RECORDS:
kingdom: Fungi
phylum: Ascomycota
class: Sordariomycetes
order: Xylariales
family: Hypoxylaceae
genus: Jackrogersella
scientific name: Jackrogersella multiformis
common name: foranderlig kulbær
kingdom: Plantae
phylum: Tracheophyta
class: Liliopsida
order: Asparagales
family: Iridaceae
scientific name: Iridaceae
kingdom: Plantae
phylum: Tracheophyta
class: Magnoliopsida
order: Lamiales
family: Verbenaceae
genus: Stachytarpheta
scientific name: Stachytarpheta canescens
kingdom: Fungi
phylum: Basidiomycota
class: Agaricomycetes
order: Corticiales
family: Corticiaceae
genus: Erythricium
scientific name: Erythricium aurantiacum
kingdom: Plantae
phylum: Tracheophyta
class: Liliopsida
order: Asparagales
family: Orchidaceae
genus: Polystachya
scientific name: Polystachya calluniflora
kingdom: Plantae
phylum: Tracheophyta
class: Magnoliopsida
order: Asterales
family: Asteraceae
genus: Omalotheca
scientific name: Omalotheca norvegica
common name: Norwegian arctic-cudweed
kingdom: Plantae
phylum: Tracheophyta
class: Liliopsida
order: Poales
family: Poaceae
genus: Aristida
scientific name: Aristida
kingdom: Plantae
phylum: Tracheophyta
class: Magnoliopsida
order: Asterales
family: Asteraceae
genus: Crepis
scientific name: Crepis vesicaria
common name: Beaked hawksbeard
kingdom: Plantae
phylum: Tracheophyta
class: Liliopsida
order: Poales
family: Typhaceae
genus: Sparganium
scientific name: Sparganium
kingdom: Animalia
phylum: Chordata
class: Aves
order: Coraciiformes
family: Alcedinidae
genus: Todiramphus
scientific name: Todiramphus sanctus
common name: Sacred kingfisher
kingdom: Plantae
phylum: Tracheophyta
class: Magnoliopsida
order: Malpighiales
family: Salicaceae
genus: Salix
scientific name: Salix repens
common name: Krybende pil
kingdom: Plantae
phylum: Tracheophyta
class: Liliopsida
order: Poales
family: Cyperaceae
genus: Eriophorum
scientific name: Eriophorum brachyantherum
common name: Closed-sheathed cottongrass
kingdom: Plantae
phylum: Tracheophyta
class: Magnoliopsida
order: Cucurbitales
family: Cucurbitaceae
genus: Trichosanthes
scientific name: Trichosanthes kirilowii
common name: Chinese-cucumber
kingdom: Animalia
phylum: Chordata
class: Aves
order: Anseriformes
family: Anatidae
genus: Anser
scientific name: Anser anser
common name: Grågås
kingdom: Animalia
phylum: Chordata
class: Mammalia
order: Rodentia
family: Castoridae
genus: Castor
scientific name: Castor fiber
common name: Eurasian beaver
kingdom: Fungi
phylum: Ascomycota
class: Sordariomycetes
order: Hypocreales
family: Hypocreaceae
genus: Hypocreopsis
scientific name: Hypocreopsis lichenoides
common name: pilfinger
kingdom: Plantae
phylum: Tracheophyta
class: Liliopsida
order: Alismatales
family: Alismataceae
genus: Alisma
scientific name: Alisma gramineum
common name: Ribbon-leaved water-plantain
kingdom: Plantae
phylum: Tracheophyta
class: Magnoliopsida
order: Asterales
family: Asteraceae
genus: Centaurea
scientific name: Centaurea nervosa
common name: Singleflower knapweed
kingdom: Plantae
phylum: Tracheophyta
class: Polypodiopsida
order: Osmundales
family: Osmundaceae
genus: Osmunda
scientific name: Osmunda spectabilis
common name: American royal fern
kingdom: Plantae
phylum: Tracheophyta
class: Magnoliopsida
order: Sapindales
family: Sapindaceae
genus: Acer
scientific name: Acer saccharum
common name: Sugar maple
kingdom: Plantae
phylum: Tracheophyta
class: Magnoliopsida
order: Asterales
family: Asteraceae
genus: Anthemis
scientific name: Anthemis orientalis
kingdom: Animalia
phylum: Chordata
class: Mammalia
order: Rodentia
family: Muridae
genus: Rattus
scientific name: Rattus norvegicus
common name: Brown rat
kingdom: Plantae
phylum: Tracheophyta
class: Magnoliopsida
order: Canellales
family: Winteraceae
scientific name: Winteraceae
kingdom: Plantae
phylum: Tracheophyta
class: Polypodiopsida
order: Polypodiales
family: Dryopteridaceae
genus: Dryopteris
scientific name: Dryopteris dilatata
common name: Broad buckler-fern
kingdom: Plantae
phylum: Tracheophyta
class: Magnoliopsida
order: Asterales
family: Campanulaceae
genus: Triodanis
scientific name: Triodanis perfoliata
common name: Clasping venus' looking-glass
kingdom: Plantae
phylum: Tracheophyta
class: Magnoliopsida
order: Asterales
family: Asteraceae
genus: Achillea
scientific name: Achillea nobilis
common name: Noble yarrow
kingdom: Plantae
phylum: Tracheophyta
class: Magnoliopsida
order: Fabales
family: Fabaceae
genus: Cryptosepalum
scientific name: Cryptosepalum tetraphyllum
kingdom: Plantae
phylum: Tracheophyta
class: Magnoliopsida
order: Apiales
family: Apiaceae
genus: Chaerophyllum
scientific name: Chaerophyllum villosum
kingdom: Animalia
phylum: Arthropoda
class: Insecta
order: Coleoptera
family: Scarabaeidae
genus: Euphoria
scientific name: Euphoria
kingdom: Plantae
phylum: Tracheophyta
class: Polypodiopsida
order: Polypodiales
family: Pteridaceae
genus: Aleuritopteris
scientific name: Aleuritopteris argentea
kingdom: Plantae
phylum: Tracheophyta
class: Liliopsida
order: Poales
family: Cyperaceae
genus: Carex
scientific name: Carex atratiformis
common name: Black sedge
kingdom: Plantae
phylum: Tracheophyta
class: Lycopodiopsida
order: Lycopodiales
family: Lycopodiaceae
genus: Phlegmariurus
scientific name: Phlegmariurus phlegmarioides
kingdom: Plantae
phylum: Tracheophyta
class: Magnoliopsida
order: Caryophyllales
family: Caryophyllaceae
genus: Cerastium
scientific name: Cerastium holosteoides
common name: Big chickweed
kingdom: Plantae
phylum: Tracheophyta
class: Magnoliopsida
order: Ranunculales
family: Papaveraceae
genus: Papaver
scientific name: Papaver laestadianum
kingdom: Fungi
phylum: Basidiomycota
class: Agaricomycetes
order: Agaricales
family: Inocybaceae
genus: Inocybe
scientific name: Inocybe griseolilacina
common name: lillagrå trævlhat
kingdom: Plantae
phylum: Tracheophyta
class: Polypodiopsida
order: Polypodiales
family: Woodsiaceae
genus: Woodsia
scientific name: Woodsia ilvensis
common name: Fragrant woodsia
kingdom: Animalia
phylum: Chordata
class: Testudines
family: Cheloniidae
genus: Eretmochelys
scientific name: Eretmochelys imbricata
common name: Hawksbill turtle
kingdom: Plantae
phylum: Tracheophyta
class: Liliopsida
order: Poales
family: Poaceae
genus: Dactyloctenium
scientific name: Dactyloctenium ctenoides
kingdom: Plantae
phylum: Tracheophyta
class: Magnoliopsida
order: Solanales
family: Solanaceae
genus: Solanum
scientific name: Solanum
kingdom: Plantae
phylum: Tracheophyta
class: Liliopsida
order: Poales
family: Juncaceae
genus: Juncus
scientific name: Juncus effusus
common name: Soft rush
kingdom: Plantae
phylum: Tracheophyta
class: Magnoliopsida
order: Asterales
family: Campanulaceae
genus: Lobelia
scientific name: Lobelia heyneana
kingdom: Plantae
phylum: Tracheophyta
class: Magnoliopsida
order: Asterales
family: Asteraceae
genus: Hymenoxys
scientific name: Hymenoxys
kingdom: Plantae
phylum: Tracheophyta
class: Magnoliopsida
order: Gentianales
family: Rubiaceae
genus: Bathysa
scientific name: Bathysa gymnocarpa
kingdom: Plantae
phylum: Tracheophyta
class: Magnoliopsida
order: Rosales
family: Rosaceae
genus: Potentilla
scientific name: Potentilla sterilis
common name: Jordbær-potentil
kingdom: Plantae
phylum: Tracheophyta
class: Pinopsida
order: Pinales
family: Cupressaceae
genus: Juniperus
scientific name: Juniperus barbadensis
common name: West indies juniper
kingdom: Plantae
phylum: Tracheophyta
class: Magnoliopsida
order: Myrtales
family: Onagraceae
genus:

TO DO: Retype the lines above word for word, starting with the very first one and stopping after the line that contains "scientific name: Todiramphus sanctus".

PROBLEM SOLUTION:
kingdom: Fungi
phylum: Ascomycota
class: Sordariomycetes
order: Xylariales
family: Hypoxylaceae
genus: Jackrogersella
scientific name: Jackrogersella multiformis
common name: foranderlig kulbær
kingdom: Plantae
phylum: Tracheophyta
class: Liliopsida
order: Asparagales
family: Iridaceae
scientific name: Iridaceae
kingdom: Plantae
phylum: Tracheophyta
class: Magnoliopsida
order: Lamiales
family: Verbenaceae
genus: Stachytarpheta
scientific name: Stachytarpheta canescens
kingdom: Fungi
phylum: Basidiomycota
class: Agaricomycetes
order: Corticiales
family: Corticiaceae
genus: Erythricium
scientific name: Erythricium aurantiacum
kingdom: Plantae
phylum: Tracheophyta
class: Liliopsida
order: Asparagales
family: Orchidaceae
genus: Polystachya
scientific name: Polystachya calluniflora
kingdom: Plantae
phylum: Tracheophyta
class: Magnoliopsida
order: Asterales
family: Asteraceae
genus: Omalotheca
scientific name: Omalotheca norvegica
common name: Norwegian arctic-cudweed
kingdom: Plantae
phylum: Tracheophyta
class: Liliopsida
order: Poales
family: Poaceae
genus: Aristida
scientific name: Aristida
kingdom: Plantae
phylum: Tracheophyta
class: Magnoliopsida
order: Asterales
family: Asteraceae
genus: Crepis
scientific name: Crepis vesicaria
common name: Beaked hawksbeard
kingdom: Plantae
phylum: Tracheophyta
class: Liliopsida
order: Poales
family: Typhaceae
genus: Sparganium
scientific name: Sparganium
kingdom: Animalia
phylum: Chordata
class: Aves
order: Coraciiformes
family: Alcedinidae
genus: Todiramphus
scientific name: Todiramphus sanctus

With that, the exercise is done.